Noch ist Sorm, so der Name des Systems, nur ein Entwurf des FSB. Er sieht vor, daß alle Provider eine Überwachungssystem als Black Box in ihre Computer einbauen und diese direkt über eine schnelle Datenleitung mit dem Geheimdienst verbinden sollen. Das System soll es dem Geheimdienst ermöglichen, so der Entwurf, "jede eingehende und ausgehende Information der individuellen Kunden eines Netzwerks abzurufen." Damit können auch dann Profile einzelner Menschen erzeugt werden, wenn diese ihre Mails verschlüsseln.

Die Sorge ist natürlich, daß der Geheimdienst sich dann möglicherweise, wenn eine solche direkte und vom Provider in keiner Weise beeinflußbare Verbindung geschaffen würde, über den eigentlich vorgeschriebenen Rechtsweg beim Abhören hinwegsetzen könnte, der eine richterliche Genehmigung voraussetzt. Aber das ist ja nicht nur in Russland so.

Anatoly Levanchuk, der den Entwurf im Internet veröffentlicht hat, sagte, daß sei so, "als habe man das Ehrenwort des FSB, daß sie ihr Abhörsystem nicht einschalten, das sie einem gerade in die eigene Wohnung oder ins Büro eingebaut haben, wenn sie dies nicht wirklich wollen."

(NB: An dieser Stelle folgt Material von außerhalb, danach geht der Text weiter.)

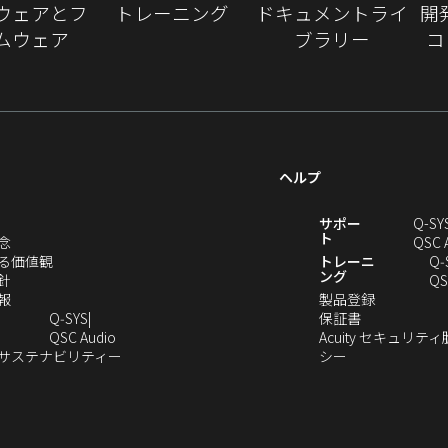
ウェアとフ
トレーニング
ドキュメントライ
開
ィ
ムウェア
ブラリー
コ
ン
ド
ウ
で
開
き
ヘルプ
ま
す）
新
サポー
Q-SY
ト
（新
念
QSC 
し
（新
る価値観
トレーニ
Q‑
ング
い
（新
し
針
QS
ウ
し
（新
い
（新
報
製品登録
ィ
い
し
ウ
（新
し
Q‑SYS
保証書
ン
ウ
い
ィ
（新
し
い
QSC Audio
Acuity セキュリテ
ド
ィ
ウ
ン
し
（新
（新
い
ウ
のサステナビリティー
シー
（新
ウ
ン
ィ
ド
い
し
し
ウ
ィ
し
で
ド
ン
ウ
ウ
い
い
ィ
ン
い
開
ウ
ド
で
ィ
ウ
ウ
ン
ド
ウ
き
で
ウ
開
ン
ィ
ィ
ド
ウ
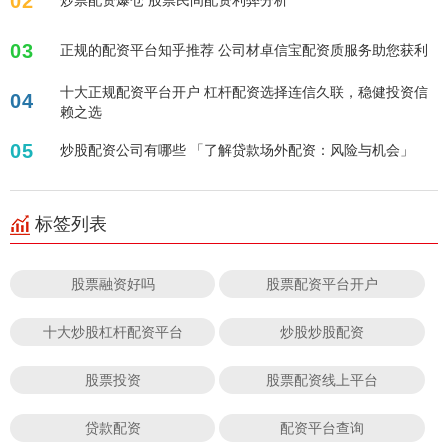
02
03
正规的配资平台知乎推荐 公司材卓信宝配资质服务助您获利
十大正规配资平台开户 杠杆配资选择连信久联，稳健投资信
04
赖之选
05
炒股配资公司有哪些 「了解贷款场外配资：风险与机会」
标签列表
股票融资好吗
股票配资平台开户
十大炒股杠杆配资平台
炒股炒股配资
股票投资
股票配资线上平台
贷款配资
配资平台查询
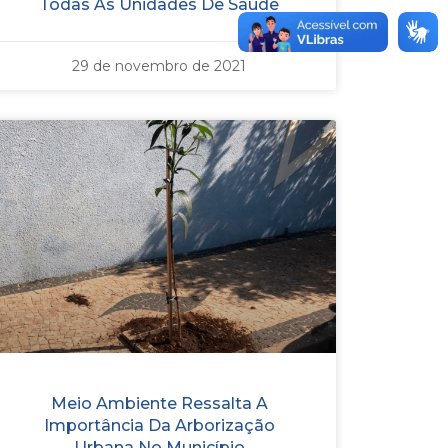
Todas As Unidades De Saúde
29 de novembro de 2021
Meio Ambiente Ressalta A
Importância Da Arborização
Urbana No Município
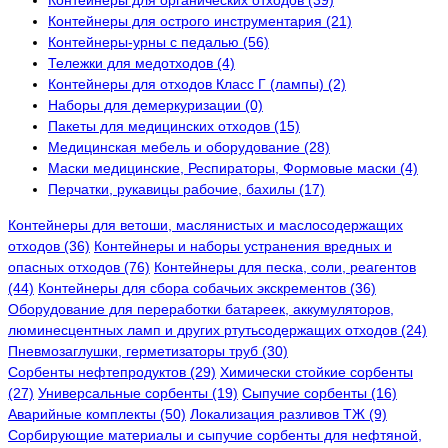
Контейнеры для органических отходов (39)
Контейнеры для острого инструментария (21)
Контейнеры-урны с педалью (56)
Тележки для медотходов (4)
Контейнеры для отходов Класс Г (лампы) (2)
Наборы для демеркуризации (0)
Пакеты для медицинских отходов (15)
Медицинская мебель и оборудование (28)
Маски медицинские, Респираторы, Формовые маски (4)
Перчатки, рукавицы рабочие, бахилы (17)
Контейнеры для ветоши, маслянистых и маслосодержащих
отходов (36)
Контейнеры и наборы устранения вредных и
опасных отходов (76)
Контейнеры для песка, соли, реагентов
(44)
Контейнеры для сбора собачьих экскрементов (36)
Оборудование для переработки батареек, аккумуляторов,
люминесцентных ламп и других ртутьсодержащих отходов (24)
Пневмозаглушки, герметизаторы труб (30)
Сорбенты нефтепродуктов (29)
Химически стойкие сорбенты
(27)
Универсальные сорбенты (19)
Сыпучие сорбенты (16)
Аварийные комплекты (50)
Локализация разливов ТЖ (9)
Сорбирующие материалы и сыпучие сорбенты для нефтяной,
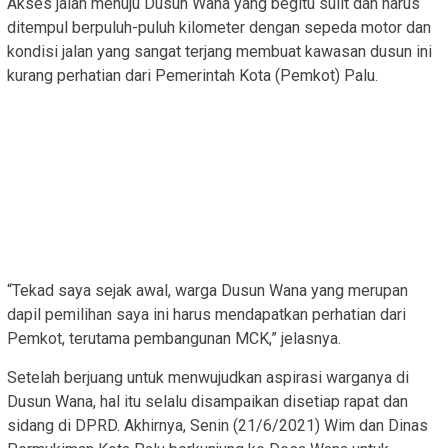
Akses jalan menuju Dusun Wana yang begitu sulit dan harus
ditempul berpuluh-puluh kilometer dengan sepeda motor dan
kondisi jalan yang sangat terjang membuat kawasan dusun ini
kurang perhatian dari Pemerintah Kota (Pemkot) Palu.
“Tekad saya sejak awal, warga Dusun Wana yang merupan
dapil pemilihan saya ini harus mendapatkan perhatian dari
Pemkot, terutama pembangunan MCK,” jelasnya.
Setelah berjuang untuk menwujudkan aspirasi warganya di
Dusun Wana, hal itu selalu disampaikan disetiap rapat dan
sidang di DPRD. Akhirnya, Senin (21/6/2021) Wim dan Dinas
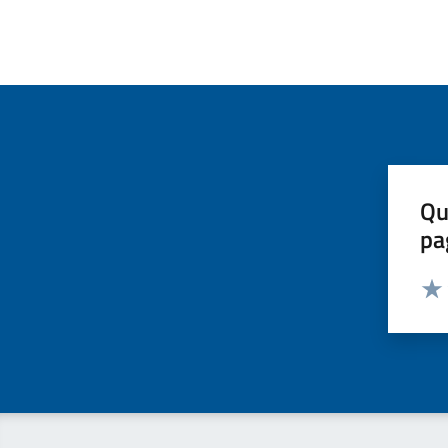
Qu
pa
Valut
Valu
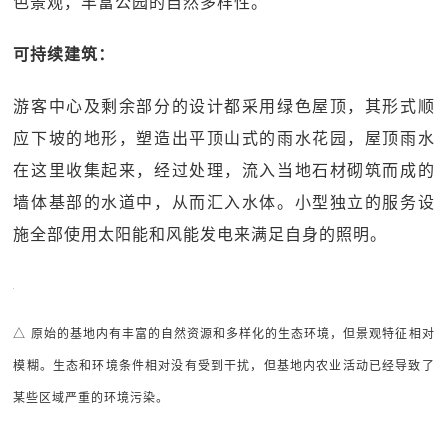
色景观，丰富公园的自然多样性。
可持续建筑：
游客中心及剩余部分的设计都采用绿色屋顶，其形式顺
应下坡的地形，塑造出平顶山式的雨水花园，屋顶雨水
在这里收集起来，经过处理，流入当地石材砌筑而成的
墙体基部的水道中，从而汇入水体。小型独立的服务设
施全部使用太阳能和风能发电来满足自身的照明。
△ 原始的基地内有丰富的自然资源和多样化的生态环境，但景观特征相对
模糊。生态和环境条件相对没有受到干扰，但基地内农业活动已经导致了
某些区域严重的环境污染。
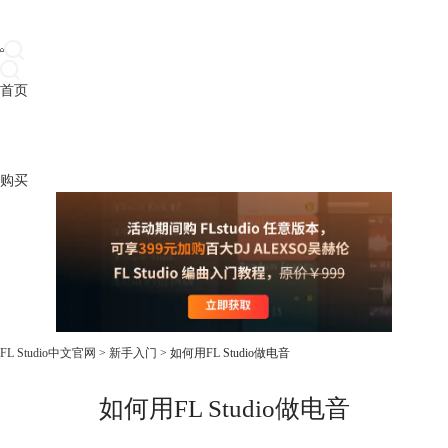
首页
产品
下载
插件
教程
升级
帮助
购买
FL Studio中文官网
>
新手入门
> 如何用FL Studio做电音
如何用FL Studio做电音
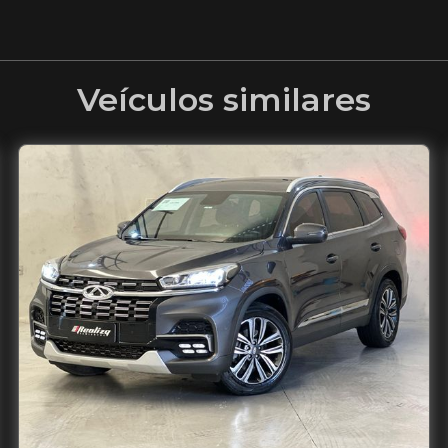
Veículos similares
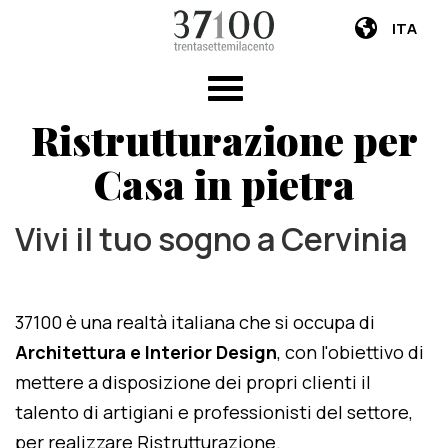
ITA
Ristrutturazione per
Casa in pietra
Vivi il tuo sogno a Cervinia
37100 è una realtà italiana che si occupa di
Architettura e Interior Design
, con l'obiettivo di
mettere a disposizione dei propri clienti il
talento di artigiani e professionisti del settore,
per realizzare Ristrutturazione.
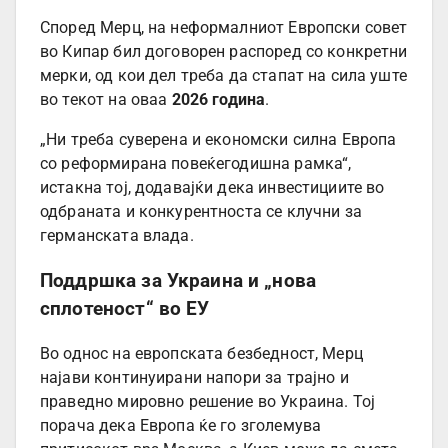
Според Мерц, на неформалниот Европски совет
во Кипар бил договорен распоред со конкретни
мерки, од кои дел треба да стапат на сила уште
во текот на оваа
2026 година
.
„Ни треба суверена и економски силна Европа
со реформирана повеќегодишна рамка“,
истакна тој, додавајќи дека инвестициите во
одбраната и конкурентноста се клучни за
германската влада.
Поддршка за Украина и „нова
сплотеност“ во ЕУ
Во однос на европската безбедност, Мерц
најави континуирани напори за трајно и
праведно мировно решение во Украина. Тој
порача дека Европа ќе го зголемува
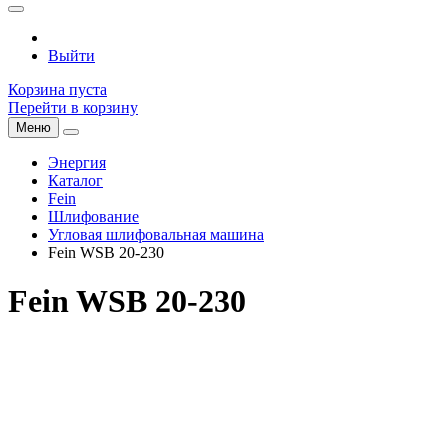
Выйти
Корзина пуста
Перейти в корзину
Меню
Энергия
Каталог
Fein
Шлифование
Угловая шлифовальная машина
Fein WSB 20-230
Fein WSB 20-230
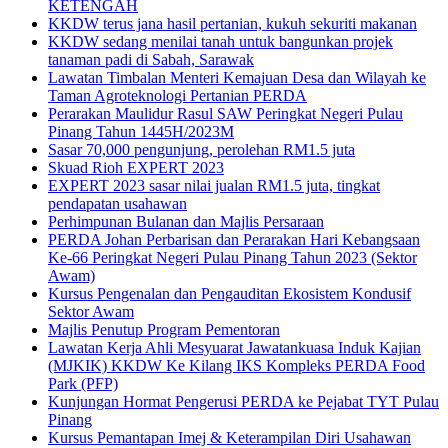
KETENGAH
KKDW terus jana hasil pertanian, kukuh sekuriti makanan
KKDW sedang menilai tanah untuk bangunkan projek
tanaman padi di Sabah, Sarawak
Lawatan Timbalan Menteri Kemajuan Desa dan Wilayah ke
Taman Agroteknologi Pertanian PERDA
Perarakan Maulidur Rasul SAW Peringkat Negeri Pulau
Pinang Tahun 1445H/2023M
Sasar 70,000 pengunjung, perolehan RM1.5 juta
Skuad Rioh EXPERT 2023
EXPERT 2023 sasar nilai jualan RM1.5 juta, tingkat
pendapatan usahawan
Perhimpunan Bulanan dan Majlis Persaraan
PERDA Johan Perbarisan dan Perarakan Hari Kebangsaan
Ke-66 Peringkat Negeri Pulau Pinang Tahun 2023 (Sektor
Awam)
Kursus Pengenalan dan Pengauditan Ekosistem Kondusif
Sektor Awam
Majlis Penutup Program Pementoran
Lawatan Kerja Ahli Mesyuarat Jawatankuasa Induk Kajian
(MJKIK) KKDW Ke Kilang IKS Kompleks PERDA Food
Park (PFP)
Kunjungan Hormat Pengerusi PERDA ke Pejabat TYT Pulau
Pinang
Kursus Pemantapan Imej & Keterampilan Diri Usahawan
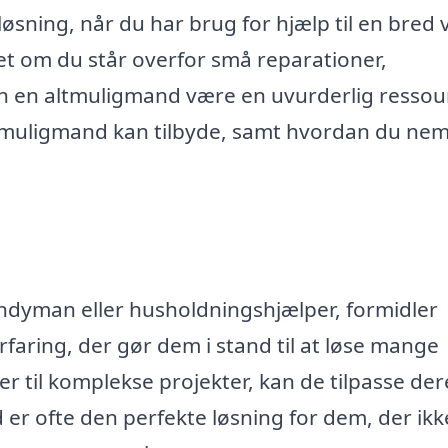
øsning, når du har brug for hjælp til en bred v
et om du står overfor små reparationer,
kan en altmuligmand være en uvurderlig ressour
ltmuligmand kan tilbyde, samt hvordan du nem
dyman eller husholdningshjælper, formidler
faring, der gør dem i stand til at løse mange
er til komplekse projekter, kan de tilpasse der
 er ofte den perfekte løsning for dem, der ikk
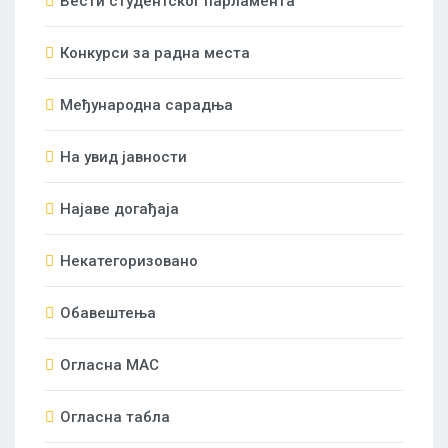
Вести студентског парламента
Конкурси за радна места
Међународна сарадња
На увид јавности
Најаве догађаја
Некатегоризовано
Обавештења
Огласна МАС
Огласна табла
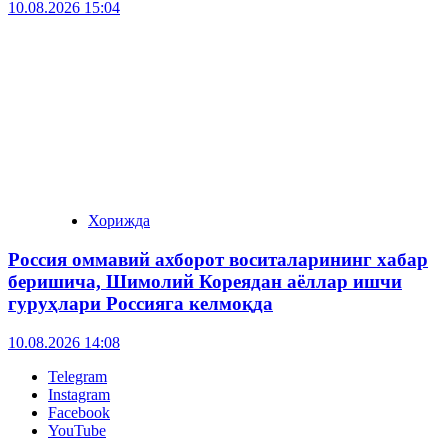
10.08.2026 15:04
Хорижда
Россия оммавий ахборот воситаларининг хабар
беришича, Шимолий Кореядан аёллар ишчи
гуруҳлари Россияга келмоқда
10.08.2026 14:08
Telegram
Instagram
Facebook
YouTube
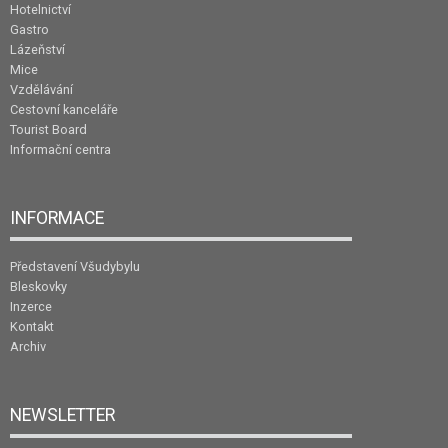
Hotelnictví
Gastro
Lázeňství
Mice
Vzdělávání
Cestovní kanceláře
Tourist Board
Informační centra
INFORMACE
Představení Všudybylu
Bleskovky
Inzerce
Kontakt
Archiv
NEWSLETTER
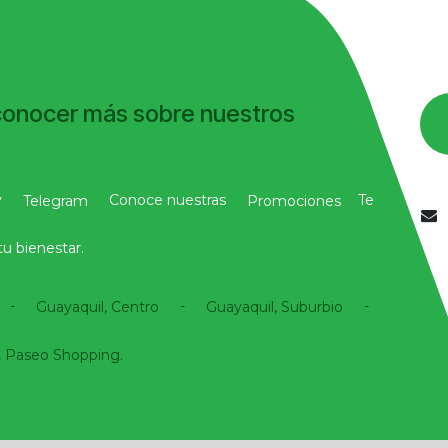
conocer más sobre nuestros
y
Conoce nuestras
Te
Telegram
Promociones
u bienestar.
-
-
-
Guayaquil, Centro
Guayaquil, Suburbio
 Paseo Shopping.​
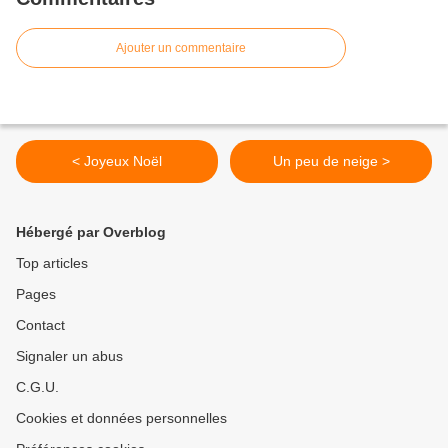
Ajouter un commentaire
< Joyeux Noël
Un peu de neige >
Hébergé par Overblog
Top articles
Pages
Contact
Signaler un abus
C.G.U.
Cookies et données personnelles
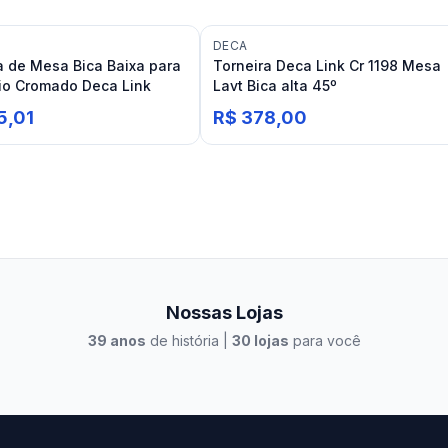
DECA
a de Mesa Bica Baixa para
Torneira Deca Link Cr 1198 Mesa
io Cromado Deca Link
Lavt Bica alta 45º
5,01
R$ 378,00
Nossas Lojas
39
anos
de história |
30
lojas
para você
to Casa Xangri-Lá
Elevato Xangri-Lá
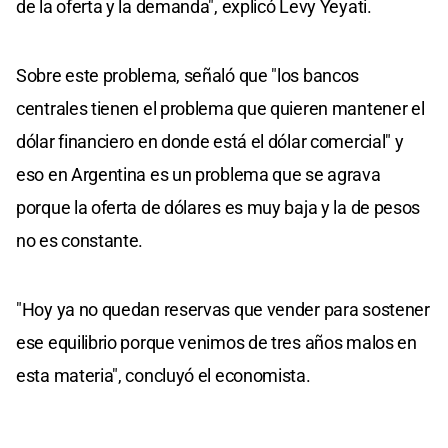
de la oferta y la demanda", explicó Levy Yeyati.
Sobre este problema, señaló que "los bancos
centrales tienen el problema que quieren mantener el
dólar financiero en donde está el dólar comercial" y
eso en Argentina es un problema que se agrava
porque la oferta de dólares es muy baja y la de pesos
no es constante.
"Hoy ya no quedan reservas que vender para sostener
ese equilibrio porque venimos de tres años malos en
esta materia", concluyó el economista.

Obwohl ich die angeblich beim russischen Online-Infodienst FCSM, den Levanchuk bis vor kurzem geleitet hat, veröffentlichten Informationen über Sorm nicht gefunden habe, scheint es doch wieder einmal ein großer Vorteil des Internet zu sein, daß solche Projekte, die dem Begehren der ständig nach neuen Beschäftigungs- und Überwachungsmöglichkeiten suchenden Sicherheitskräfte entspringen, schnell an die Öffentlichkeit gebracht werden können.